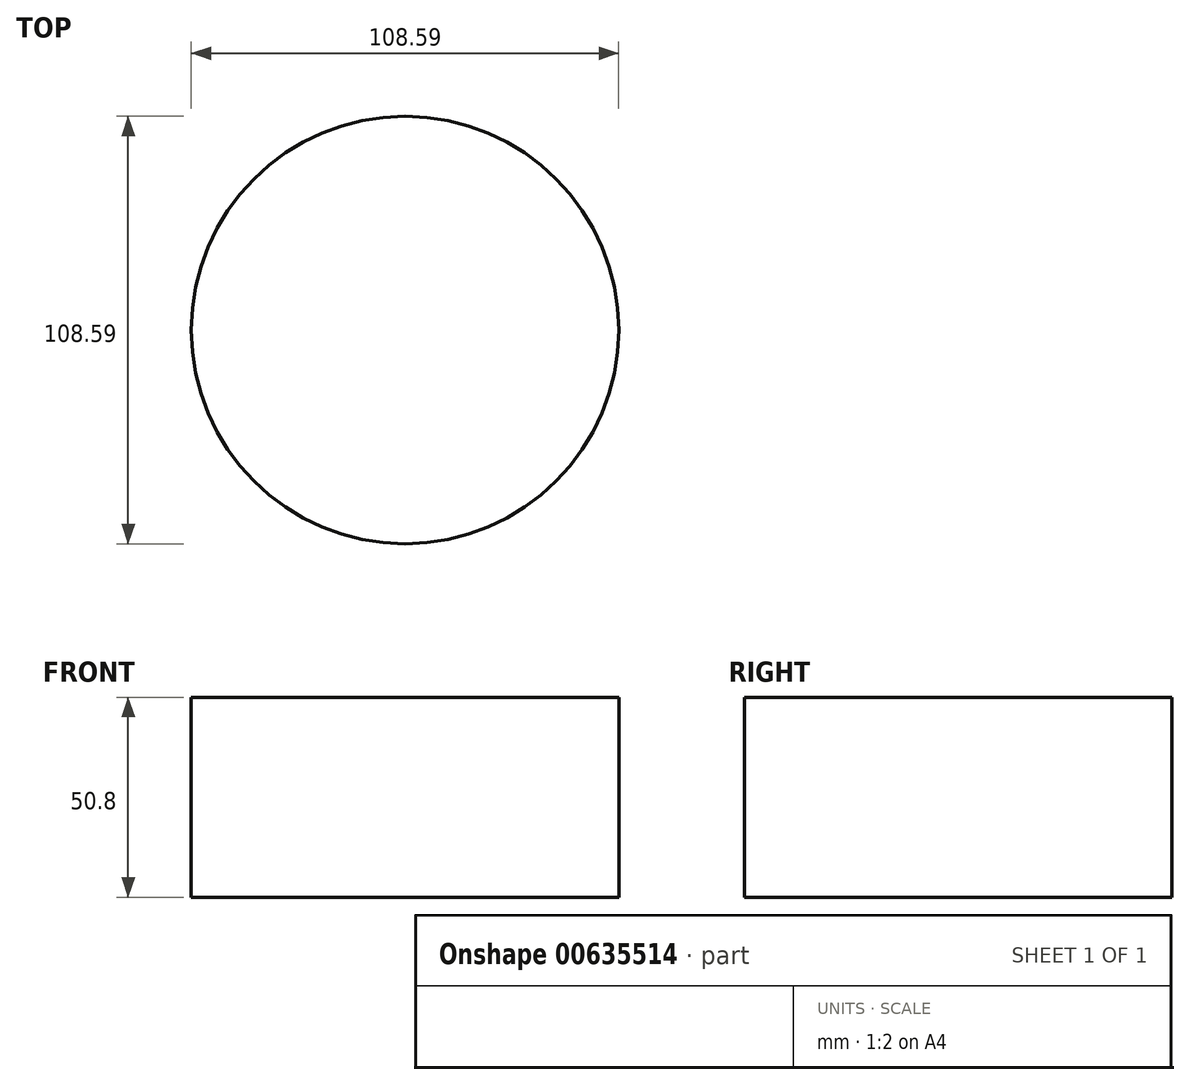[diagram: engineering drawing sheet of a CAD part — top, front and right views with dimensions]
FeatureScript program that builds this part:
annotation { "Feature Type Name" : "Feature", "Feature Type Description" : "" }
export const myFeature = defineFeature(function(context is Context, id is Id, definition is map)
    precondition{}
    {
        {
            var Q0;
            Q0=qCreatedBy(makeId("Top.planeOp"),FACE);
            var sketch = newSketch(context, id + "F0", { "sketchPlane" : qUnion([Q0])});
            skCircle(sketch, "E0", {"center": v(-2.2, -2.43) * mm, "radius": 54.3 * mm});
            skPoint(sketch, "E0.first.point", {"position": v(-55.66, -11.92) * mm});
            skPoint(sketch, "E0.second.point", {"position": v(52.04, 0) * mm});
            skPoint(sketch, "E0.third.point", {"position": v(-8.18, 51.54) * mm});
            skSolve(sketch);
        }
        {
            var Q0;
            Q0=makeQuery(id+"F0.imprint","IMPRINT",FACE,{"disambiguationData":[TD([[makeQuery(id+"F0.imprint","IMPRINT",EDGE,{"derivedFrom":sQuery(id+"F0.wireOp",EDGE,"E0")}),1.0]])]});
            extrude(context, id + "F1", {"entities" : qUnion([Q0]), "depth" : 50.8 * mm, "offsetDistance" : 25.4 * mm});
        }
    });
——————————
Task instructions: Render the listing above as a JSON list of strings, one string per line, skipping any blank lines. Leave the picture out.

Exercise response:
[
  "[diagram: engineering drawing sheet of a CAD part — top, front and right views with dimensions]",
  "FeatureScript program that builds this part:",
  "annotation { \"Feature Type Name\" : \"Feature\", \"Feature Type Description\" : \"\" }",
  "export const myFeature = defineFeature(function(context is Context, id is Id, definition is map)",
  "    precondition{}",
  "    {",
  "        {",
  "            var Q0;",
  "            Q0=qCreatedBy(makeId(\"Top.planeOp\"),FACE);",
  "            var sketch = newSketch(context, id + \"F0\", { \"sketchPlane\" : qUnion([Q0])});",
  "            skCircle(sketch, \"E0\", {\"center\": v(-2.2, -2.43) * mm, \"radius\": 54.3 * mm});",
  "            skPoint(sketch, \"E0.first.point\", {\"position\": v(-55.66, -11.92) * mm});",
  "            skPoint(sketch, \"E0.second.point\", {\"position\": v(52.04, 0) * mm});",
  "            skPoint(sketch, \"E0.third.point\", {\"position\": v(-8.18, 51.54) * mm});",
  "            skSolve(sketch);",
  "        }",
  "        {",
  "            var Q0;",
  "            Q0=makeQuery(id+\"F0.imprint\",\"IMPRINT\",FACE,{\"disambiguationData\":[TD([[makeQuery(id+\"F0.imprint\",\"IMPRINT\",EDGE,{\"derivedFrom\":sQuery(id+\"F0.wireOp\",EDGE,\"E0\")}),1.0]])]});",
  "            extrude(context, id + \"F1\", {\"entities\" : qUnion([Q0]), \"depth\" : 50.8 * mm, \"offsetDistance\" : 25.4 * mm});",
  "        }",
  "    });"
]